From a technology perspective, Schadt cites the speed and longer read lengths as the major attributes of the PacBio platform. “We’ve spent a lot of time looking at short-read technologies like Illumina for putting together these networks,” he says. “It’s very difficult to take those short-read technologies and disambiguate what isoforms were represented for a given transcript and how those isoforms were being controlled by different genetic loci.” On a ‘per base’ basis, Schadt estimates that the PacBio technology is about 25,000 times faster. Moreover, he says “people are way under-appreciating” how important longer read lengths are going to be.

Martin adds that PacBio’s inherent read length is “hundreds of times longer than existing platforms,” but acknowledges that, “for now… there are some photochemical processes which tend to end the reads prematurely” after several thousand base reads, whereas the natural processivity of the enzyme is tens of thousands of bases. He stresses “for now,” however. One solution, presented by Turner earlier this month in a poster at the annual Cold Spring Harbor Laboratory Biology of Genomes conference, is to use strobe sequencing to produce longer reads with a dark spacer in between, or navigate repetitive regions of DNA. 

“We can have the illumination on, so we can do the reading, and then turn it off, let the enzyme continue to run, and then turn the laser back on,” says Martin. “You can actually strobe the reads on or off, throughout the reads.” It is just one of many advantages of third-generation sequencing, such as redundant sequencing of circular DNA templates to obtain consensus reads on a single molecule that Martin anticipates in the coming 12 months.

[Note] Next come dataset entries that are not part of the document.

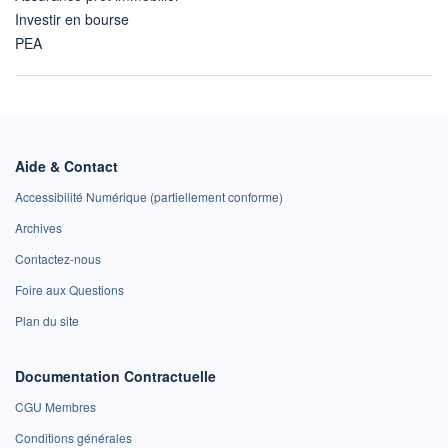
Investir en bourse
PEA
Aide & Contact
Accessibilité Numérique (partiellement conforme)
Archives
Contactez-nous
Foire aux Questions
Plan du site
Documentation Contractuelle
CGU Membres
Conditions générales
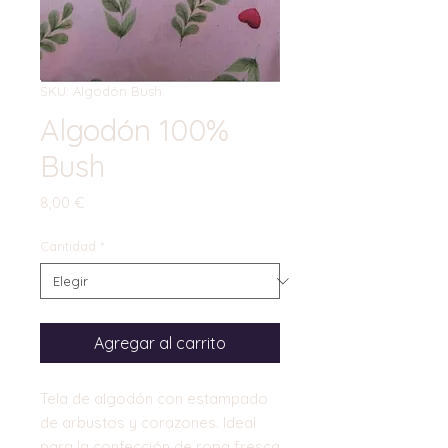
SKU: Algodón Bush
Algodón 100%
Bush
Precio
8,00 €
Cantidad
*
Agregar al carrito
Tela de algodón con estampado
de arbustos y corazones. Ideal
para la confección de ropa fresca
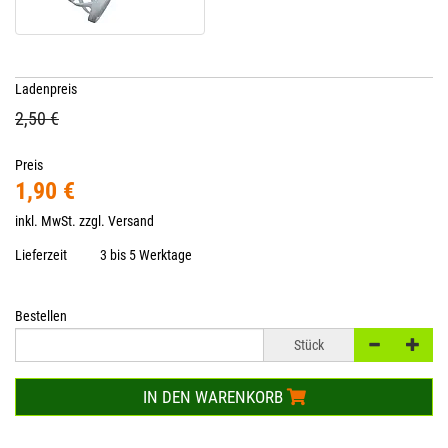
Ladenpreis
2,50 €
Preis
1,90 €
inkl. MwSt. zzgl.
Versand
Lieferzeit
3 bis 5 Werktage
Bestellen
Stück
IN DEN WARENKORB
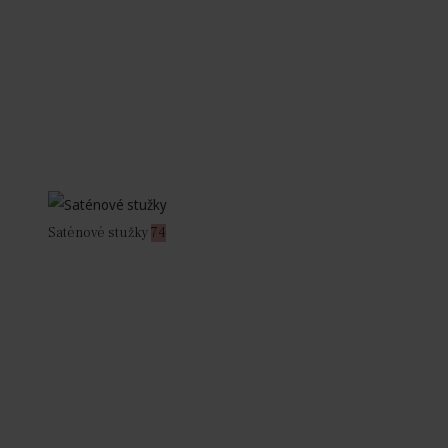
Saténové stužky
74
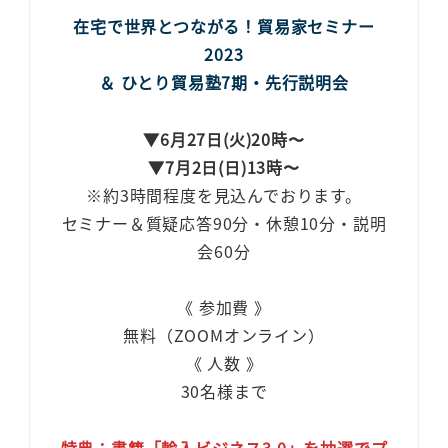
在宅で世界とつながる！貿易家セミナー
2023
＆ ひとり貿易塾7期・先行説明会
▼
6月27日(火)20時〜
▼7月2日(日)13時〜
※約3時間程度を見込んでおります。
セミナー＆質疑応答90分・休憩10分・説明
会60分
《 参加費 》
無料（ZOOMオンライン）
《 人数 》
30名様まで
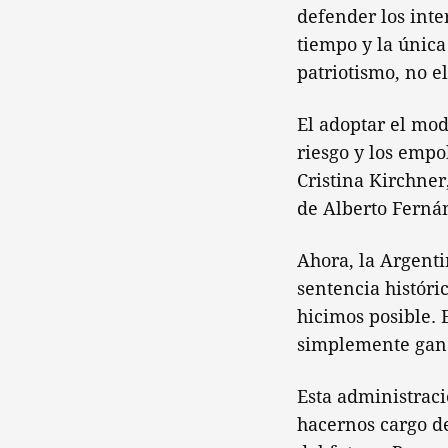
defender los inte
tiempo y la única
patriotismo, no e
El adoptar el mod
riesgo y los empo
Cristina Kirchner
de Alberto Ferná
Ahora, la Argenti
sentencia históri
hicimos posible. 
simplemente gan
Esta administraci
hacernos cargo de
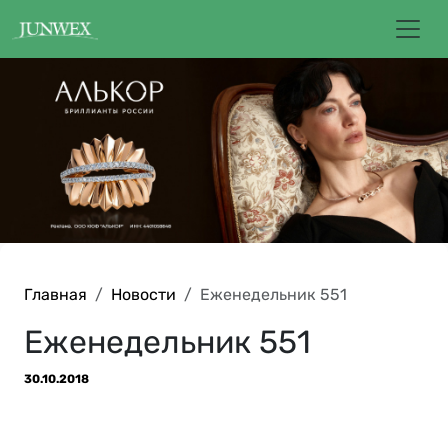
Главная
Новости
Еженедельник 551
Еженедельник 551
30.10.2018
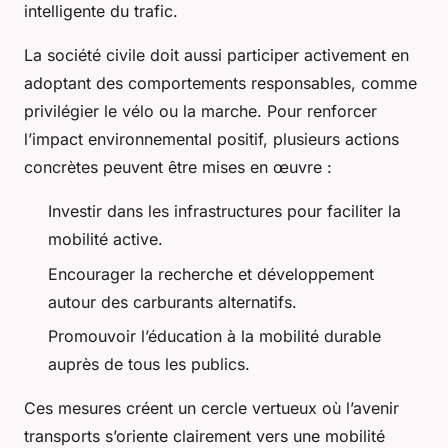
intelligente du trafic.
La société civile doit aussi participer activement en
adoptant des comportements responsables, comme
privilégier le vélo ou la marche. Pour renforcer
l’impact environnemental positif, plusieurs actions
concrètes peuvent être mises en œuvre :
Investir dans les infrastructures pour faciliter la
mobilité active.
Encourager la recherche et développement
autour des carburants alternatifs.
Promouvoir l’éducation à la mobilité durable
auprès de tous les publics.
Ces mesures créent un cercle vertueux où l’avenir
transports s’oriente clairement vers une mobilité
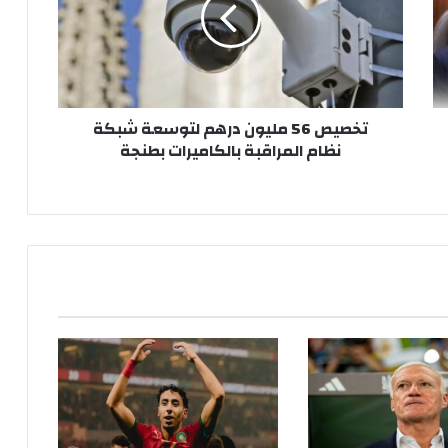
ي
ص
5
6
م
ل
تخصيص 56 مليون درهم لتوسعة شبكة
ي
نظام المراقبة بالكاميرات بطنجة
و
ن
د
ر
ه
م
ل
ت
و
س
ع
ة
ش
ب
ك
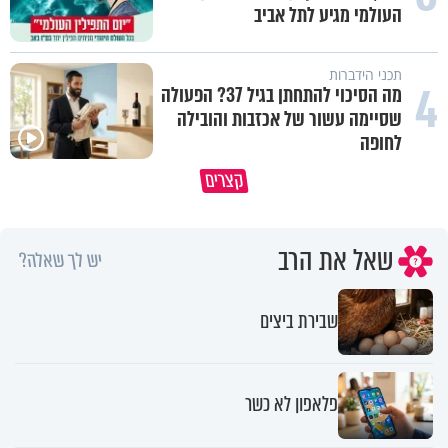
העולמי מגיע לתל אביב
תכני הידברות
4
מה הסיכוי להתחתן בגיל 37? הפעולה
שסיימה עשור של אכזבות והובילה
לחופה
סגולה בבוקר להסרת חששות ופחדים
במבט לאחור - האם התקופה ה
קצרים
מהבן איש חי
הייתה שווה?
שאל את הרב
יש לך שאלה?
שבירת ביצים
פלאפון לא כשר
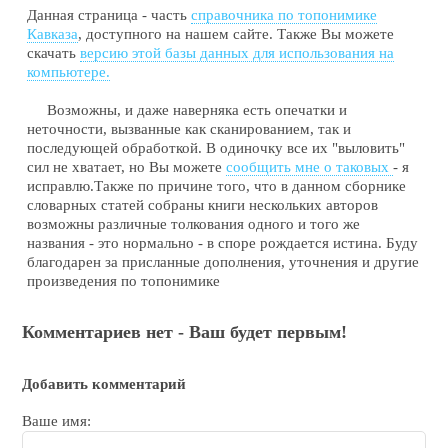
Данная страница - часть
справочника по топонимике
Кавказа
, доступного на нашем сайте. Также Вы можете
скачать
версию этой базы данных для использования на
компьютере.
Возможны, и даже наверняка есть опечатки и
неточности, вызванные как сканированием, так и
последующей обработкой. В одиночку все их "выловить"
сил не хватает, но Вы можете
сообщить мне о таковых
- я
исправлю.Также по причине того, что в данном сборнике
словарных статей собраны книги нескольких авторов
возможны различные толкования одного и того же
названия - это нормально - в споре рождается истина. Буду
благодарен за присланные дополнения, уточнения и другие
произведения по топонимике
Комментариев нет - Ваш будет первым!
Добавить комментарий
Ваше имя:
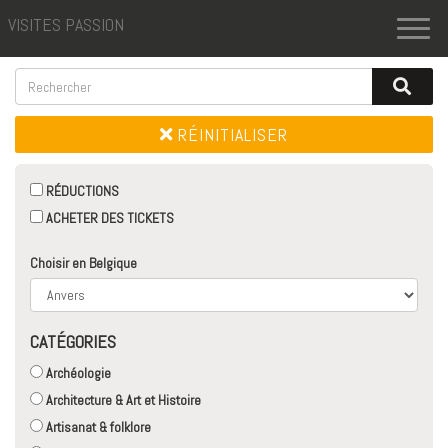
VISITES PASSION
Toggl
naviga
RÉINITIALISER
RÉDUCTIONS
ACHETER DES TICKETS
Choisir en Belgique
CATÉGORIES
Archéologie
Architecture & Art et Histoire
Artisanat & folklore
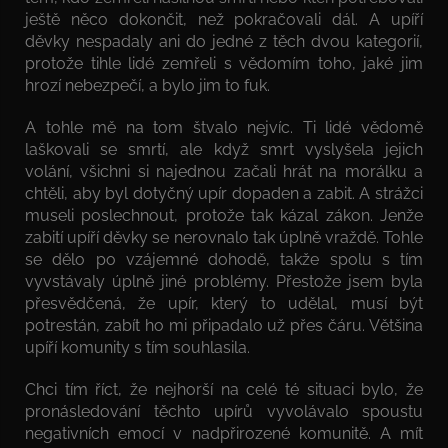
ještě něco dokončit, než pokračovali dál. A upíří
děvky nespadaly ani do jedné z těch dvou kategorií,
protože tihle lidé zemřeli s vědomím toho, jaké jim
hrozí nebezpečí, a bylo jim to fuk.
A tohle mě na tom štvalo nejvíc. Ti lidé vědomě
laškovali se smrtí, ale když smrt vyslyšela jejich
volání, všichni si najednou začali hrát na morálku a
chtěli, aby byl dotyčný upír dopaden a zabit. A strážci
museli poslechnout, protože tak kázal zákon. Jenže
zabití upíří děvky se nerovnalo tak úplně vraždě. Tohle
se dělo po vzájemné dohodě, takže spolu s tím
vyvstávaly úplně jiné problémy. Přestože jsem byla
přesvědčená, že upír, který to udělal, musí být
potrestán, zabít ho mi připadalo už přes čáru. Většina
upíří komunity s tím souhlasila.
Chci tím říct, že nejhorší na celé té situaci bylo, že
pronásledování těchto upírů vyvolávalo spoustu
negativních emocí v nadpřirozené komunitě. A mít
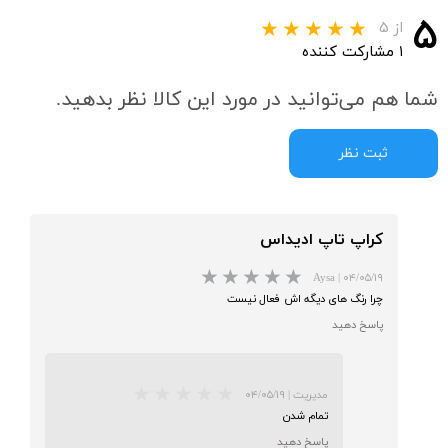
۵
از ۵
۱ مشارکت کننده
شما هم می‌توانید در مورد این کالا نظر بدهید.
ثبت نظر
کراپ تاپ ادیداس
Aysa
|
۰۴/۰۵/۱۹
چرا رنگ های دیگه اش فعال نیست
پاسخ دهید
مدیریت
|
۰۴/۰۵/۱۹
★
★
تمام شدن
پاسخ دهید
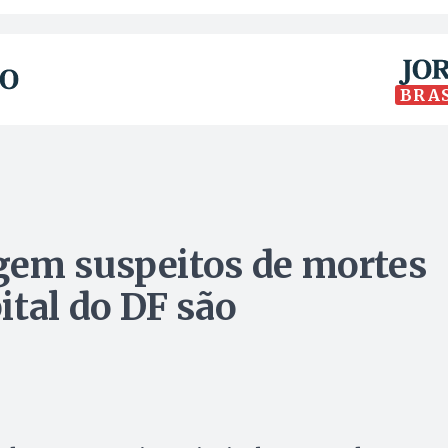
BRA
gem suspeitos de mortes
ital do DF são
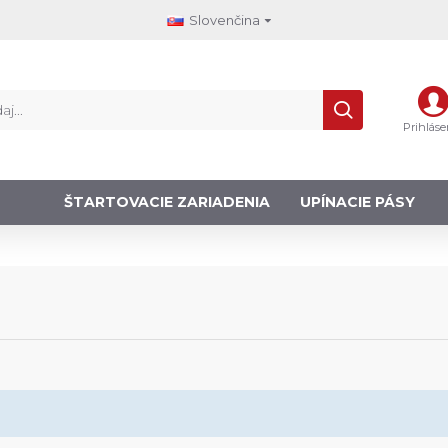
Slovenčina
Prihláse
ŠTARTOVACIE ZARIADENIA
UPÍNACIE PÁSY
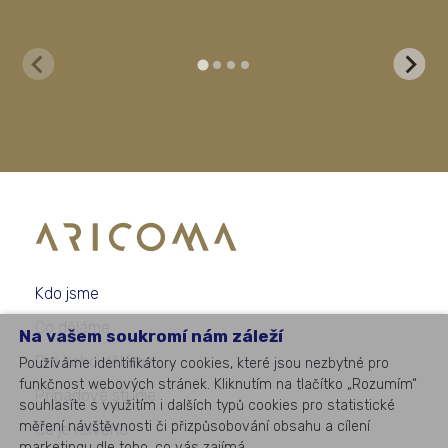
Kdo jsme
Co děláme
Na vašem soukromí nám záleží
Pro koho děláme
Používáme identifikátory cookies, které jsou nezbytné pro
funkčnost webových stránek. Kliknutím na tlačítko „Rozumím“
Případové studie
souhlasíte s využitím i dalších typů cookies pro statistické
měření návštěvnosti či přizpůsobování obsahu a cílení
Co je nového
marketingu dle toho, co vás zajímá.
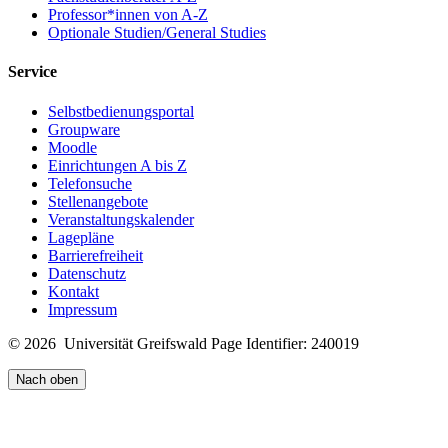
Professor*innen von A-Z
Optionale Studien/General Studies
Service
Selbstbedienungsportal
Groupware
Moodle
Einrichtungen A bis Z
Telefonsuche
Stellenangebote
Veranstaltungskalender
Lagepläne
Barrierefreiheit
Datenschutz
Kontakt
Impressum
© 2026 Universität Greifswald
Page Identifier: 240019
Nach oben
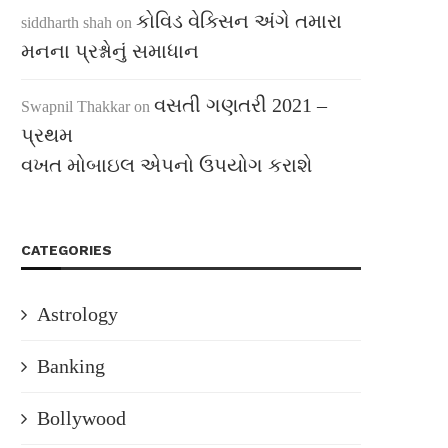
કોવિડ વેક્સિન અંગે તમારા
siddharth shah
on
મનના પ્રશ્નોનું સમાધાન
વસતી ગણતરી 2021 –
Swapnil Thakkar
on
પ્રથમ
વખત મોબાઇલ એપનો ઉપયોગ કરાશે
CATEGORIES
Astrology
Banking
Bollywood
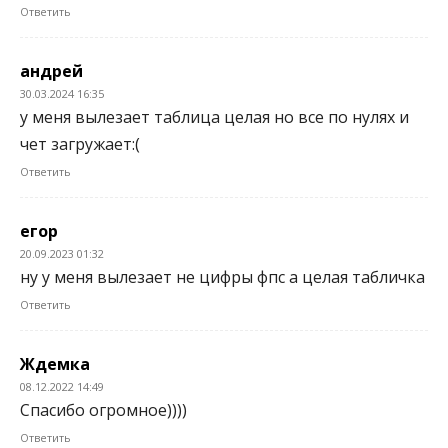
Ответить
андрей
30.03.2024 16:35
у меня вылезает таблица целая но все по нулях и
чет загружает:(
Ответить
егор
20.09.2023 01:32
ну у меня вылезает не цифры фпс а целая табличка
Ответить
Ждемка
08.12.2022 14:49
Спасибо огромное))))
Ответить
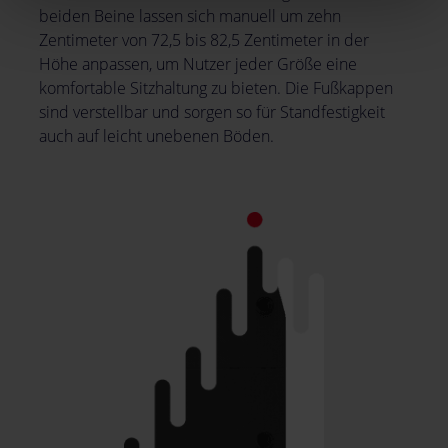
beiden Beine lassen sich manuell um zehn
Zentimeter von 72,5 bis 82,5 Zentimeter in der
Höhe anpassen, um Nutzer jeder Größe eine
komfortable Sitzhaltung zu bieten. Die Fußkappen
sind verstellbar und sorgen so für Standfestigkeit
auch auf leicht unebenen Böden.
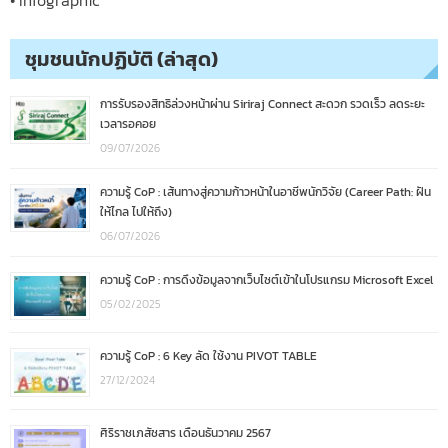
ชุมชนนักปฏิบัติ (ล่าสุด)
การรับรองสิทธิล่วงหน้าผ่าน Siriraj Connect สะดวก รวดเร็ว ลดระยะ
เวลารอคอย
09/07/2026
ความรู้ CoP : เส้นทางสู่ความก้าวหน้าในอาชีพนักวิจัย (Career Path: ฝัน
ให้ไกล ไปให้ถึง)
06/07/2026
ความรู้ CoP : การดึงข้อมูลจากเว็บไซต์เข้าในโปรแกรม Microsoft Excel
05/02/2025
ความรู้ CoP : 6 Key ลัด ใช้งาน PIVOT TABLE
27/12/2024
ศิริราชเภสัชสาร เดือนธันวาคม 2567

Schadt anticipated that “partner-type nodes” would be set up in New Haven and the U.K., with “real possibilities” for a bigger presence in the Bay Area. “The aim would be to have PacBio as a strong collaborator,” he says. “There’s huge interest in the Bay area for seeing this type of effort migrate, particularly when you talk about the high-performance computing angles and all the IT expertise that’s in the Bay area.”